The release directly addresses techniques and claims that have been used to abuse Google authentication. Threat actors previously abused an undocumented Google OAuth "MultiLogin" API endpoint to generate new authentication cookies after stolen ones expired. Information-stealing malware operations named Lumma and Rhadamanthys also claimed they could restore expired Google authentication cookies stolen in attacks to gain access to infected users' Google accounts.

Google's position is that DBSC should effectively block malicious actors from abusing such stolen cookies because the attackers will lack the device-bound cryptographic keys required to use them. Prior guidance from Google recommended removing malware from infected devices and enabling Chrome's Enhanced Safe Browsing mode to defend against phishing and malware; DBSC is presented as an additional defensive layer that operates after login to reduce the risk of session reuse.

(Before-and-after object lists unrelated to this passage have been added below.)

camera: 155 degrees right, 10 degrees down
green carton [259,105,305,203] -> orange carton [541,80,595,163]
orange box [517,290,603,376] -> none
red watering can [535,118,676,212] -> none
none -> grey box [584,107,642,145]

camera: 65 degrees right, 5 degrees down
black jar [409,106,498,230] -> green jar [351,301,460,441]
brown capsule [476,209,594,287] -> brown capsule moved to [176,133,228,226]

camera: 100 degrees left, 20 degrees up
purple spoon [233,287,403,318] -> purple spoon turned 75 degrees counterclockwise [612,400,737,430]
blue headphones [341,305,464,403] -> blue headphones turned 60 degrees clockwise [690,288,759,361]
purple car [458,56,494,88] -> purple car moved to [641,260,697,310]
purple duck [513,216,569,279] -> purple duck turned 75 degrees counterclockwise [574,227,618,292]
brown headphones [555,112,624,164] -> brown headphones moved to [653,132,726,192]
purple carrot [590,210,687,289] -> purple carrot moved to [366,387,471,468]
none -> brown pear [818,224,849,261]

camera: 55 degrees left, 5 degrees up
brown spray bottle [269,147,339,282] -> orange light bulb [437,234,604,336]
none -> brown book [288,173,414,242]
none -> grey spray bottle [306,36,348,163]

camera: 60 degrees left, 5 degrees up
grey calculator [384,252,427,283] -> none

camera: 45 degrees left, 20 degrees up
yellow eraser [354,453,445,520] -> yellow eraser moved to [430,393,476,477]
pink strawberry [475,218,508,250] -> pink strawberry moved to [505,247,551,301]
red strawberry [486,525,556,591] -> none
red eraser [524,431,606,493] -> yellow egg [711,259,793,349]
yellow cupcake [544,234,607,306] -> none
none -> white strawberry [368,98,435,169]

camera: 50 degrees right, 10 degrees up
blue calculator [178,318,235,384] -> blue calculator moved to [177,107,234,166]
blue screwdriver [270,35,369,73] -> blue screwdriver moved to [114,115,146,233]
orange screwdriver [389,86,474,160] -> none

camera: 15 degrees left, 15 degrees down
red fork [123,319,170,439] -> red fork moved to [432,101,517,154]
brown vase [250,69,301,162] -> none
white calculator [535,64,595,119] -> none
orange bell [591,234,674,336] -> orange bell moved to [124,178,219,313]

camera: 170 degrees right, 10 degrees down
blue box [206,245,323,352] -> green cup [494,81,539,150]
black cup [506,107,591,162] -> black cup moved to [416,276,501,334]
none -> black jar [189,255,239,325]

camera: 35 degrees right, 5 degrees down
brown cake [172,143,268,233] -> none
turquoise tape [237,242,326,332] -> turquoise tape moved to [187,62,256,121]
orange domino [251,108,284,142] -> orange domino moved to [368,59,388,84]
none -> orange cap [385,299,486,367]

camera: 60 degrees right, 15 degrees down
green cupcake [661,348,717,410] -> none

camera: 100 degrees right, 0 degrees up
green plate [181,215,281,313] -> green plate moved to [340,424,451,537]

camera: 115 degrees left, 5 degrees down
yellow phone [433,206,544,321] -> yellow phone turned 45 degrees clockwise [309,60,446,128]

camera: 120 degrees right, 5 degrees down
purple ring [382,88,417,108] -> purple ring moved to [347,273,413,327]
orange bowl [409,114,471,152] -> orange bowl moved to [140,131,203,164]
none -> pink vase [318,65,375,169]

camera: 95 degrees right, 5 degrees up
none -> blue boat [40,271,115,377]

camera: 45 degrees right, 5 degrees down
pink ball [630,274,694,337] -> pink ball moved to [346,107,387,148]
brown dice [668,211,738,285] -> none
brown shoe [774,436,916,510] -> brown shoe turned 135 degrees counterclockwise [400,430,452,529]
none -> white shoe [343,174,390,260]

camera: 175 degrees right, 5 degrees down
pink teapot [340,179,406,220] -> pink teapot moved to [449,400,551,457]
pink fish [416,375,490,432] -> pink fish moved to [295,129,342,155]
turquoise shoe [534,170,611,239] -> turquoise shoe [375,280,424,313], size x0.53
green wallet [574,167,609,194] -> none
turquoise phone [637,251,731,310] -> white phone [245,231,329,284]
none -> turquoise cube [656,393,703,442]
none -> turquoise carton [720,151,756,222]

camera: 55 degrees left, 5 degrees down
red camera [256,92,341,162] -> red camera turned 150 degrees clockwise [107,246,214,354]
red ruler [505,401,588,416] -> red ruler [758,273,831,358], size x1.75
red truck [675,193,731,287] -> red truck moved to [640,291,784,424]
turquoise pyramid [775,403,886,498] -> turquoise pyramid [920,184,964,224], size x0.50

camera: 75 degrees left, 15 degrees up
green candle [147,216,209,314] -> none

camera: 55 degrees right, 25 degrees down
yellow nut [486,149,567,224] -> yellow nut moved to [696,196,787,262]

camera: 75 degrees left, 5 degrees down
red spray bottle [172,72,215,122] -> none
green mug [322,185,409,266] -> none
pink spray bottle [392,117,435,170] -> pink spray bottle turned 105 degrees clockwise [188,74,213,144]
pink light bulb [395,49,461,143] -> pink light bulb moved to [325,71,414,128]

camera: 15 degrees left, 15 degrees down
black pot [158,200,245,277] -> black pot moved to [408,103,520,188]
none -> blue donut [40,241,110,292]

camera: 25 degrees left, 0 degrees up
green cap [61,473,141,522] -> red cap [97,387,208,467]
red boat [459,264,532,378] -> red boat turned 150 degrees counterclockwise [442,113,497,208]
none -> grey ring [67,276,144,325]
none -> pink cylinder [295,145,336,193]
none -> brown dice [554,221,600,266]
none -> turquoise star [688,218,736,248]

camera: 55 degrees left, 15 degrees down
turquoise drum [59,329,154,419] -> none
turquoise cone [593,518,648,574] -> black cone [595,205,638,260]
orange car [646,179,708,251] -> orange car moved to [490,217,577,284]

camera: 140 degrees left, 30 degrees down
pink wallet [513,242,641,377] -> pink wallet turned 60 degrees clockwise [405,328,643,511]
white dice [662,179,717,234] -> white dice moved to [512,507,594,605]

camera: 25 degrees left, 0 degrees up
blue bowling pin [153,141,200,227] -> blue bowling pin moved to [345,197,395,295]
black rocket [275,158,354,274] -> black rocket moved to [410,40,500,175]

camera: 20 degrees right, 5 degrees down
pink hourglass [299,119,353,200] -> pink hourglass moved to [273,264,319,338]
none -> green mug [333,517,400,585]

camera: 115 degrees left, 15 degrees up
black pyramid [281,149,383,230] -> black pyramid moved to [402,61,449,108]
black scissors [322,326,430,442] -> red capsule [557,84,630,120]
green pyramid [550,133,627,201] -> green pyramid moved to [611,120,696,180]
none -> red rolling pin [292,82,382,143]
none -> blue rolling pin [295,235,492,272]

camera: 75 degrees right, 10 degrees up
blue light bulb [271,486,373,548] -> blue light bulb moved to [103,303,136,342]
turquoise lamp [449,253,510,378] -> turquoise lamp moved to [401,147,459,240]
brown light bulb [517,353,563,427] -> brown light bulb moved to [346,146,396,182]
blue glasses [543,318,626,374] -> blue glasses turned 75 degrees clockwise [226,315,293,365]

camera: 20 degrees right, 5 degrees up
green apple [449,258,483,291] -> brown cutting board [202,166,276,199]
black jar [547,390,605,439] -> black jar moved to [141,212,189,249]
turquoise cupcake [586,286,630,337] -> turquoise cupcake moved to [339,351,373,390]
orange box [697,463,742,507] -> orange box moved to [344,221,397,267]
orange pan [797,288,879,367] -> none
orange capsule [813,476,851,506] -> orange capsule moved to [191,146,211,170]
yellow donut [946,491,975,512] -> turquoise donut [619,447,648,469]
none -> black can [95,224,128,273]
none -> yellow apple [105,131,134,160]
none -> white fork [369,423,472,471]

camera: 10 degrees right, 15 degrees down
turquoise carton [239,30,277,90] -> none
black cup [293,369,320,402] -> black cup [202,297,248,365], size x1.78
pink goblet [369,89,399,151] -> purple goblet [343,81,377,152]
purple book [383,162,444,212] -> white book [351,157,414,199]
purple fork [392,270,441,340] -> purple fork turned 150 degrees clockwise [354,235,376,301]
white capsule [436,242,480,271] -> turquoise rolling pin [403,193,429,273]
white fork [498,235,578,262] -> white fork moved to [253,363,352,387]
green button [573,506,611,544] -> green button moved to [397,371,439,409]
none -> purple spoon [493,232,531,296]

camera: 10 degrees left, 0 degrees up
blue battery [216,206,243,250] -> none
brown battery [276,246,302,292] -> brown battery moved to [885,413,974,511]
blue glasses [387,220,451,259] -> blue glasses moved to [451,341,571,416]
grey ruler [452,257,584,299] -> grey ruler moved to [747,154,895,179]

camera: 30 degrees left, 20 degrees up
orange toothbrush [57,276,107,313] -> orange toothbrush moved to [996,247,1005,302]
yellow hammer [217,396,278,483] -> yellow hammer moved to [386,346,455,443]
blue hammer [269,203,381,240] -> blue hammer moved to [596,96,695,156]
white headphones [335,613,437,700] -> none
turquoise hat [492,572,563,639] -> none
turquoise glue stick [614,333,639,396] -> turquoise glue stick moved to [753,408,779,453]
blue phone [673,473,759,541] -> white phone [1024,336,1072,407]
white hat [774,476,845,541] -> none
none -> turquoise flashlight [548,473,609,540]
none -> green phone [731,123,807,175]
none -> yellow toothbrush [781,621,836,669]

What this means for technologists, Workspace administrators, end users, and adversaries

  • Technologists and security teams: DBSC introduces a new, hardware-rooted control that shifts some session protection responsibilities to client devices' security chips. Teams will need to account for device-bound keys when designing incident response and session-revocation workflows.
  • Google Workspace administrators: The feature will be enabled by default and cannot be disabled, which changes administrative control over session security settings; administrators should prepare for the operational impact of enforced device-bound sessions on their user population.
  • End users: For users of Chrome and Google accounts, DBSC aims to reduce the practical value of stolen session cookies even if malware is present on their device. Users previously advised to remove malware and to enable Enhanced Safe Browsing now have an additional, automatic protection layer rolling out to their accounts.
  • Adversaries and malware operators: Techniques that rely on reusing or restoring expired authentication cookies — including exploitation of undocumented endpoints or claims by malware families such as Lumma and Rhadamanthys — face a new technical barrier because attackers cannot access the device-generated cryptographic keys required to make exfiltrated cookies usable on a different device.

Google first announced DBSC in 2024 and made it available in beta since April before the current rollout to all users. The company positions DBSC as a structural change to how web sessions are protected: by binding session state to hardware rather than relying solely on detection and revocation after compromise.

Whether DBSC will materially reduce account takeovers will depend on adoption, device support for hardware keys, and how attackers adapt to the loss of cookie reuse as a reliable technique. For now, Google has moved the feature from concept to default behaviour for Workspace customers and extended it to individual and personal accounts — a clear, measurable change in the platform's session-security posture.